Abroad, Mithridates was ravaging Rome's eastern possessions, including Greece. The Senate voted to send Sulla to reclaim them, a duty which his previous service had earned and which should have fallen to him by right as consul. The command would be extraordinarily lucrative; there is nothing like a successful Eastern campaign to raise immense revenues through tributes, taxes, and outright looting. It would also give its commanding general immense power; in the old days Roman armies were loyal to the Senate, but now they follow the man who leads them. Sulpicius's Anti-Senate decided that the command should go to Marius. Chaos erupted in the Forum. The Senate was pressured into transferring the command from Sulla to Marius, and Sulla barely escaped being murdered in the streets.

Sulla fled Rome to take his appeal directly to the army. When the common soldiers heard what had happened, they pledged themselves to Sulla and stoned their staff officers (appointed by

Marius) to death. Marius's followers reacted in Rome by attacking members of the Sullan party and looting their property. In a panic, people changed from one side to the other, fleeing from Rome to Sulla's camp or from the camp to Rome. The Senate capitulated to whatever Marius and Sulpicius demanded. Sulla marched on the capital.

The unthinkable came to pass. Rome was invaded by Romans.

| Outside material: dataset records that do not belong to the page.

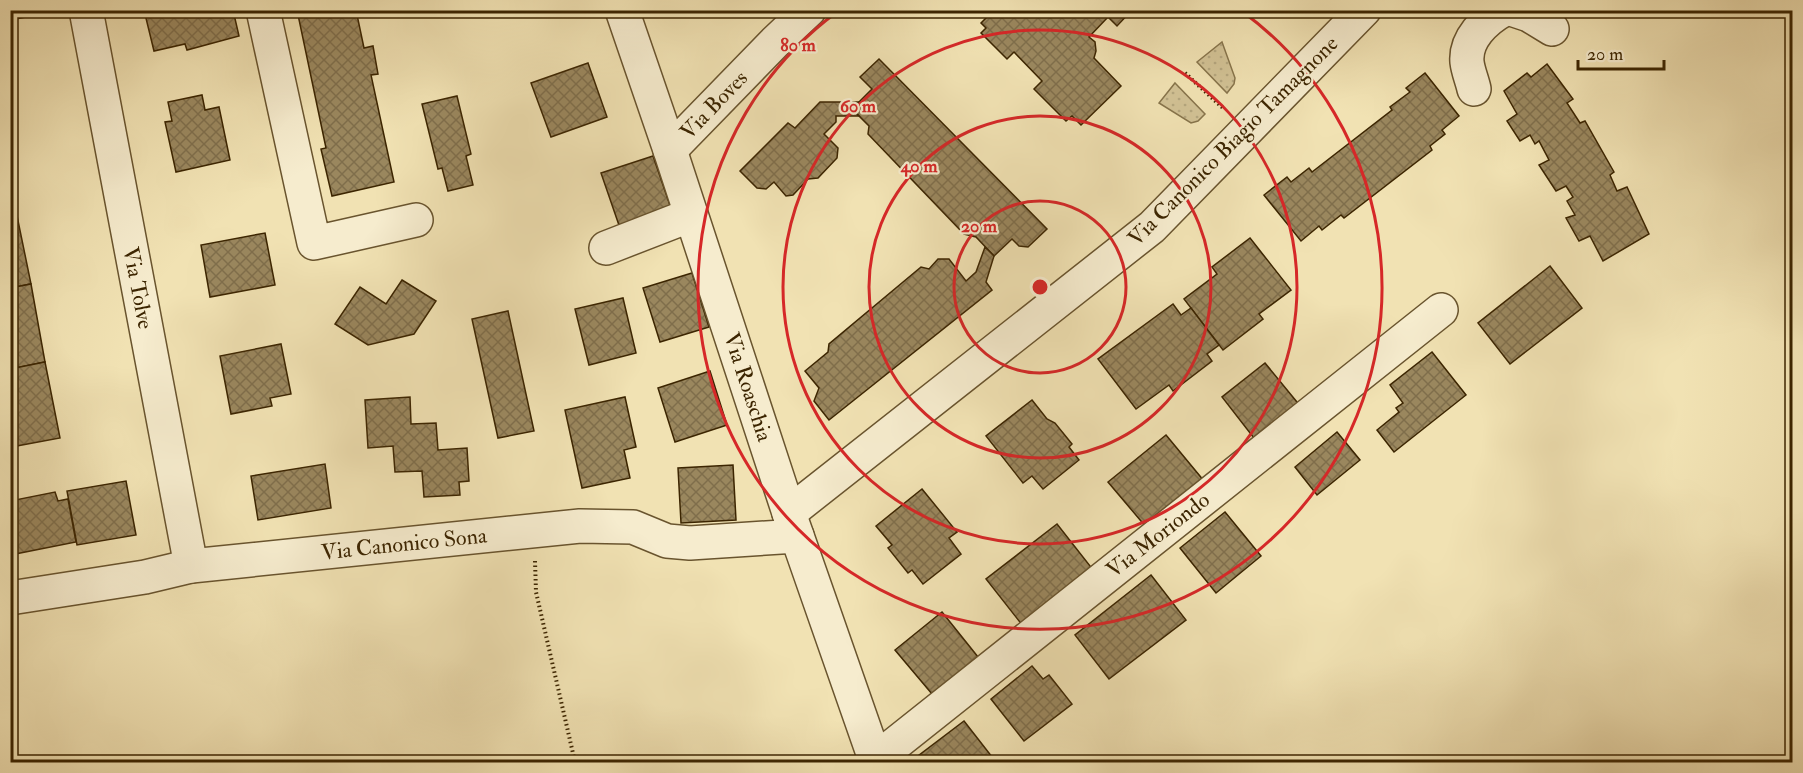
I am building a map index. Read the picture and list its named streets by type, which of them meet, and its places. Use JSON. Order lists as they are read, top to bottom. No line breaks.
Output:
{"streets":{"street":["Via Boves","Via Canonico Biagio Tamagnone","Via Tolve","Via Roaschia","Via Moriondo","Via Canonico Sona"]},"crossings":[["Via Boves","Via Roaschia"],["Via Canonico Biagio Tamagnone","Via Roaschia"],["Via Canonico Biagio Tamagnone","Via Canonico Sona"],["Via Tolve","Via Canonico Sona"],["Via Roaschia","Via Moriondo"],["Via Roaschia","Via Canonico Sona"]],"scale_bar":"20 m","rings":["80 m","60 m","40 m","20 m"]}
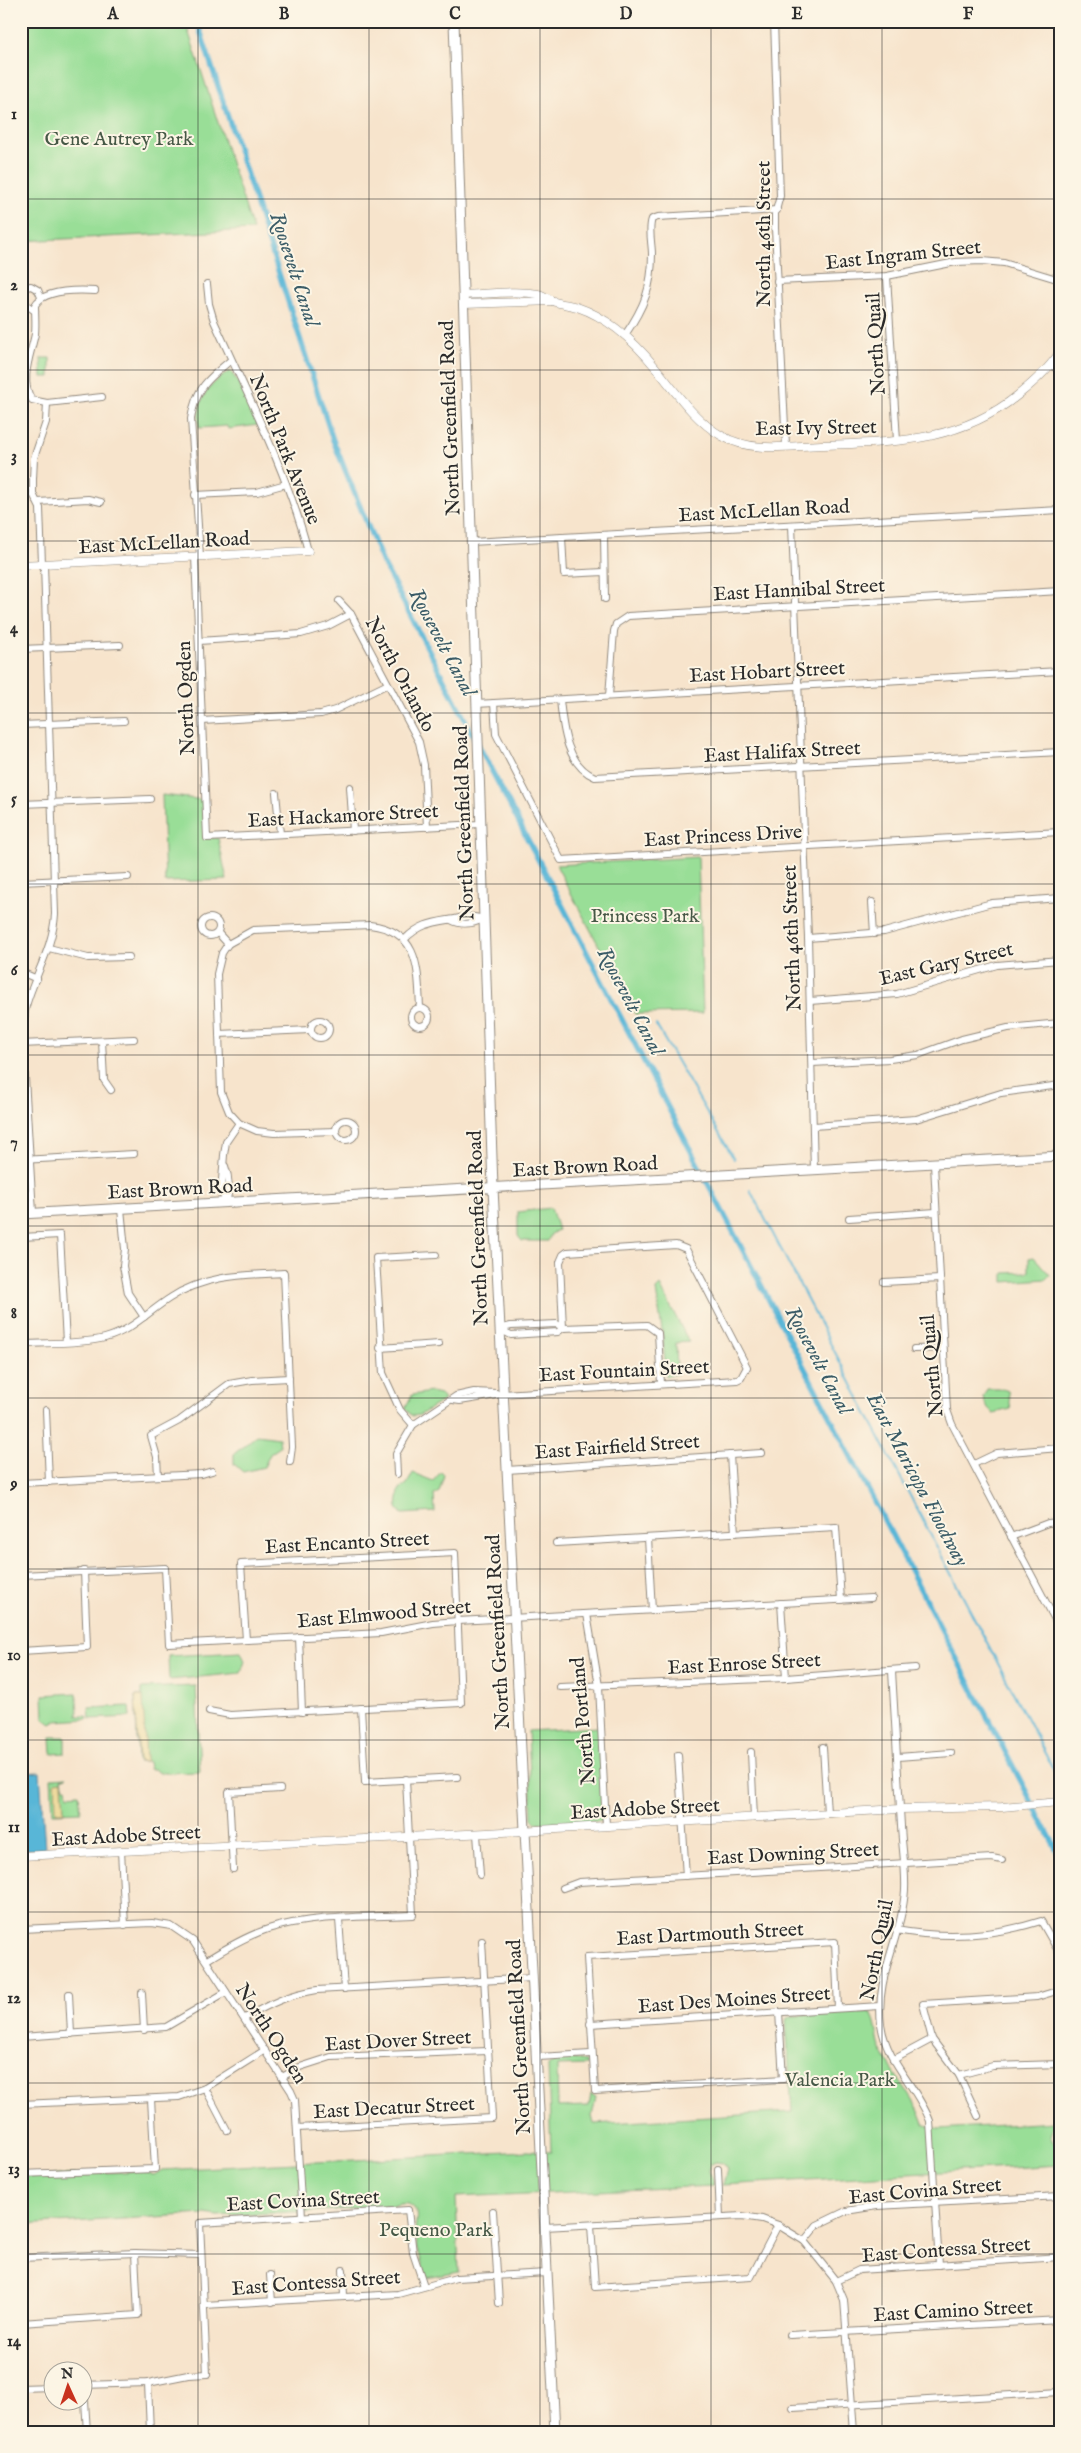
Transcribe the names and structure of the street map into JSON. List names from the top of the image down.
{
  "streets": {
    "main road": ["North Greenfield Road", "East Brown Road"],
    "street": [
      "North 46th Street",
      "East Ingram Street",
      "North Quail",
      "East Ivy Street",
      "North Park Avenue",
      "East McLellan Road",
      "East Hannibal Street",
      "East Hobart Street",
      "North Orlando",
      "North Ogden",
      "East Halifax Street",
      "East Hackamore Street",
      "East Princess Drive",
      "East Gary Street",
      "East Fountain Street",
      "East Fairfield Street",
      "East Encanto Street",
      "East Elmwood Street",
      "East Enrose Street",
      "North Portland",
      "East Adobe Street",
      "East Downing Street",
      "East Dartmouth Street",
      "East Des Moines Street",
      "East Dover Street",
      "East Decatur Street",
      "East Covina Street",
      "East Contessa Street",
      "East Camino Street"
    ]
  },
  "crossings": [
    ["North 46th Street", "East Ingram Street"],
    ["North 46th Street", "East Ivy Street"],
    ["North 46th Street", "East McLellan Road"],
    ["North 46th Street", "East Hannibal Street"],
    ["North 46th Street", "East Hobart Street"],
    ["North 46th Street", "East Halifax Street"],
    ["North 46th Street", "East Princess Drive"],
    ["North 46th Street", "East Gary Street"],
    ["North 46th Street", "East Brown Road"],
    ["East Ingram Street", "North Quail"],
    ["North Quail", "East Ivy Street"],
    ["North Quail", "East Brown Road"],
    ["North Quail", "East Adobe Street"],
    ["North Quail", "East Downing Street"],
    ["North Quail", "East Des Moines Street"],
    ["North Quail", "East Covina Street"],
    ["North Quail", "East Contessa Street"],
    ["North Greenfield Road", "East Ivy Street"],
    ["North Greenfield Road", "East McLellan Road"],
    ["North Greenfield Road", "East Hobart Street"],
    ["North Greenfield Road", "East Hackamore Street"],
    ["North Greenfield Road", "East Brown Road"],
    ["North Greenfield Road", "East Fountain Street"],
    ["North Greenfield Road", "East Fairfield Street"],
    ["North Greenfield Road", "East Elmwood Street"],
    ["North Greenfield Road", "East Adobe Street"],
    ["North Greenfield Road", "East Contessa Street"],
    ["North Park Avenue", "East McLellan Road"],
    ["North Park Avenue", "North Ogden"],
    ["East McLellan Road", "North Ogden"],
    ["East Hannibal Street", "East Hobart Street"],
    ["East Hobart Street", "East Halifax Street"],
    ["East Hobart Street", "East Princess Drive"],
    ["North Orlando", "East Hackamore Street"],
    ["North Ogden", "East Hackamore Street"],
    ["North Ogden", "East Dover Street"],
    ["North Ogden", "East Decatur Street"],
    ["North Ogden", "East Covina Street"],
    ["East Encanto Street", "East Elmwood Street"],
    ["East Elmwood Street", "North Portland"],
    ["East Enrose Street", "North Portland"],
    ["North Portland", "East Adobe Street"],
    ["East Dartmouth Street", "East Des Moines Street"],
    ["East Dover Street", "East Decatur Street"],
    ["East Covina Street", "East Contessa Street"]
  ],
  "water": ["Roosevelt Canal", "East Maricopa Floodway"],
  "parks": [
    "Gene Autrey Park",
    "Princess Park",
    "Valencia Park",
    "Pequeno Park"
  ],
  "north": "top",
  "grid": {
    "columns": [
      "A",
      "B",
      "C",
      "D",
      "E",
      "F"
    ],
    "rows": [
      "1",
      "2",
      "3",
      "4",
      "5",
      "6",
      "7",
      "8",
      "9",
      "10",
      "11",
      "12",
      "13",
      "14"
    ]
  }
}
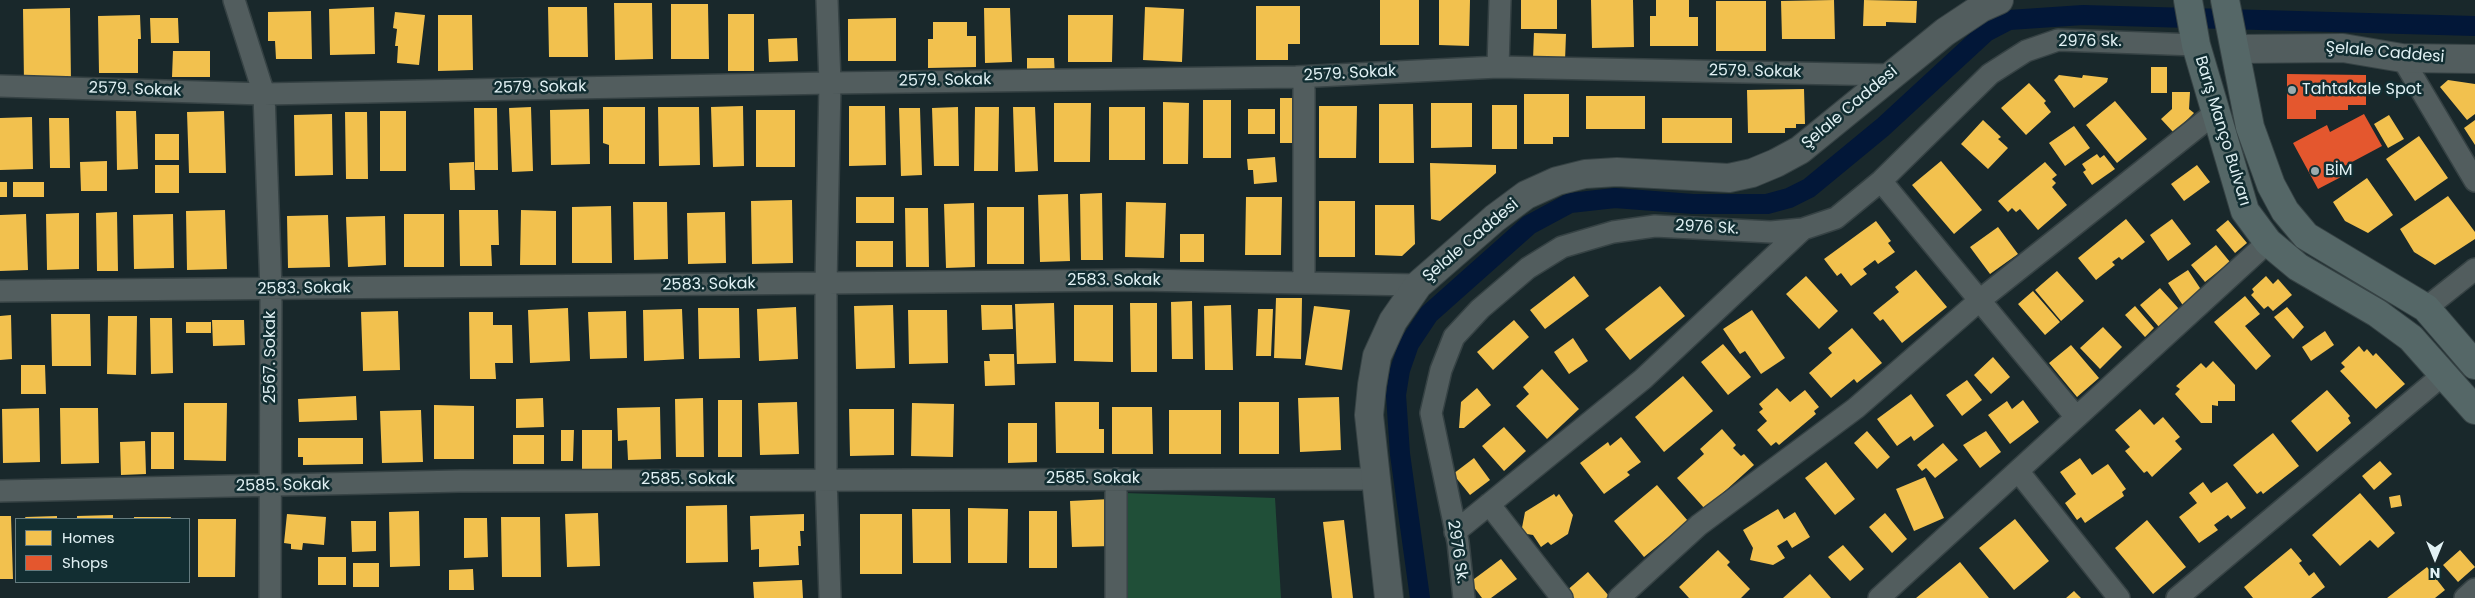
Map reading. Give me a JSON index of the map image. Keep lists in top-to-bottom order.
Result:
{
  "streets": {
    "main road": ["Barış Manço Bulvarı"],
    "street": [
      "2976 Sk.",
      "Şelale Caddesi",
      "2579. Sokak",
      "2583. Sokak",
      "2567. Sokak",
      "2585. Sokak"
    ]
  },
  "crossings": [
    ["2976 Sk.", "Barış Manço Bulvarı"],
    ["Şelale Caddesi", "2579. Sokak"],
    ["Şelale Caddesi", "Barış Manço Bulvarı"],
    ["Şelale Caddesi", "2583. Sokak"],
    ["Şelale Caddesi", "2585. Sokak"],
    ["2579. Sokak", "2567. Sokak"],
    ["2583. Sokak", "2567. Sokak"],
    ["2567. Sokak", "2585. Sokak"]
  ],
  "places": ["Tahtakale Spot", "BİM"],
  "legend": ["Homes", "Shops"],
  "north": "bottom"
}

On the night before, Sulla dreamed. Behind him stood Bellona, whose cult had been brought to Rome from the East, whose ancient temples Sulla himself had visited in Cappadocia. She placed thunderbolts in his hands. She named his enemies one by one, and as she named them they appeared through a mist like tiny figures seen from a hilltop. The goddess told Sulla to strike them He cast the thunderbolts. His enemies were blasted asunder. He awoke, his Memoirs tell us, feeling invigorated and supremely confident.